Prevention of cancer is not here yet, though we are drawing closer. There are tests that exist that can indicate one’s risk for certain cancers. The best way for everyone to avoid cancer is with clean living and healthy habits.

“I think maintenance health is very important,” Hughes said. This means getting an annual physical, taking screens recommended by primary care doctors, etc. Hughes believes the primary care physicians at KHC have done a great job and make her job easier.

One of the challenges with providing recommendations to patients is that no one in the cancer field agrees on everything. According to Hughes, there are seven reputable bodies that research and make these recommendations, but they differ.

“There is no specific consensus, which is frustrating,” Hughes said. However, oncologists recommend cancer screens begin at 40. The researchers typically say 50.

As with most other diseases, obesity can increase the risks of cancer. This is especially the case in post-menopausal women, who are most susceptible to developing cancer if they have extra weight.

“We have pretty direct evidence in regards to that,” Hughes said. Obesity often ties back to eating well to reduce your risks for cancer. Avoid processed/refined foods, soda pop, and even alcohol. In the past, doctors recommended a glass of red wine to maintain health, but now there is research to show that any alcohol can be counterproductive.

Changing one’s diet to be more plant-based and more nutritional can be difficult. Hughes recognizes that some can drop bad habits at once, but that is not the case for most people. She recommends gradually making changes in your diet so that you have a next step. You’re more likely to stick to it that way. KHC and other providers have dieticians and nutritionists available to help you down that path.

The first step, when changing your diet, is to log what you eat. This is always Hughes’s initial recommendation. Once you track your food, you may be surprised by how unhealthy your eating habits may be.

“It’s very easy to think that you’re doing okay, but when you look at what you’re actually taking in…it can be pretty eye-opening for patients,” Hughes said.

Heredity will outweigh healthy living. If one has a genetic predisposition that makes him/her more inclined to develop cancer, it cannot be completely offset by these other methods.

One of the challenges Hughes faces is that most patients today are Internet-savvy. She spends a lot more time with patients answering questions and explaining what data is good vs. bad. While she appreciates the fact her patients want to independently research their condition, it does make her job more difficult.

“There is a portion of teaching patients of where do you go to find the best sites,” Hughes said.

The goal of any treatment is to “cure” the affliction. Hughes and her colleagues are always careful with how they tell patients they no longer require treatment. No one is certain if cancer ever truly goes away.

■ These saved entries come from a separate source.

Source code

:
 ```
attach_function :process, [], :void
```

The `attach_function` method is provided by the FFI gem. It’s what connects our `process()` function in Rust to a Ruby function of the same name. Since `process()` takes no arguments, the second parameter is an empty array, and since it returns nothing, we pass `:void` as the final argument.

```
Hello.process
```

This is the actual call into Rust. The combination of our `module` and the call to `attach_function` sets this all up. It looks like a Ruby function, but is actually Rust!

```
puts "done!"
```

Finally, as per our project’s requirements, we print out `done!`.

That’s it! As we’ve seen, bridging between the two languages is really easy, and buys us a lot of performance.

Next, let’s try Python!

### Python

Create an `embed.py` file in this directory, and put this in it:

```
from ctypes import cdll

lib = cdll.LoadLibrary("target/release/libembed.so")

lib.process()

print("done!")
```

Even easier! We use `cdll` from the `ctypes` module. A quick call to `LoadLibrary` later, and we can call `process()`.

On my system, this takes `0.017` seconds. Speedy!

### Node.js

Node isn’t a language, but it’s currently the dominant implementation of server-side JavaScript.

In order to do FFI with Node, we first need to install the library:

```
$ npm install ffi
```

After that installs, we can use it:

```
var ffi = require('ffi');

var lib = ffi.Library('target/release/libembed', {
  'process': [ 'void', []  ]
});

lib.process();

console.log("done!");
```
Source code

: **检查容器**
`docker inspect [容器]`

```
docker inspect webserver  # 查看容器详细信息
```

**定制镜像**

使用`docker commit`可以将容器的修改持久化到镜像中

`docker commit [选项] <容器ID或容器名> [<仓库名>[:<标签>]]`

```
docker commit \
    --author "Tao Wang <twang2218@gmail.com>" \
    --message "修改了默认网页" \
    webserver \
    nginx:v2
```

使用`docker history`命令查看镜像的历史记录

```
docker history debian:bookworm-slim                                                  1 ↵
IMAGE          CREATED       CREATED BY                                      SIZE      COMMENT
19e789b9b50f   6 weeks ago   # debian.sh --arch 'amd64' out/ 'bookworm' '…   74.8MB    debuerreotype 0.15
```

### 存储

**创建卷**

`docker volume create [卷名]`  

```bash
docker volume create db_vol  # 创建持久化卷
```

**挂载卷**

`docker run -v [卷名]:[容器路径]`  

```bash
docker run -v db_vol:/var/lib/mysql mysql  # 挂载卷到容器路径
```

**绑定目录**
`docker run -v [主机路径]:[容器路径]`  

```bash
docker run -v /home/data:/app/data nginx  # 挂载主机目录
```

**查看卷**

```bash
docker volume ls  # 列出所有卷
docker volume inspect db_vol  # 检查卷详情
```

“A lot of times, you will never hear the term ‘cure’ per se,” Hughes said. Usually, they use the term “remission” because there are patients who have been years out but then have a recurrence. Doctors do not want to give patients any false hope because the potential for recurrence never goes away. They want to do as much as possible to minimize those chances.

“There’s still a lot of investigation going on,” Hughes said. “We don’t know yet (if it truly disappears).”

Knoxville has seen many different types of cancer, with lung and breast being the most prevalent. Cancer can also occur in the bloodstream. It is no more difficult to test for blood cancers versus tumors; the tests just differ.

Most patients appreciate KHC’s new chemo room, which saves them time and money by staying in town. Hughes’s time coming to KHC will end in February, with Dr. Melina coming back.

As for the American Cancer Society, beneficiary of all of Knoxville’s Coaches vs. Cancer events, Hughes calls them a great partner that provides much needed advocacy and education surrounding the disease.

“I think they’re a pretty wonderful organization,” Hughes said.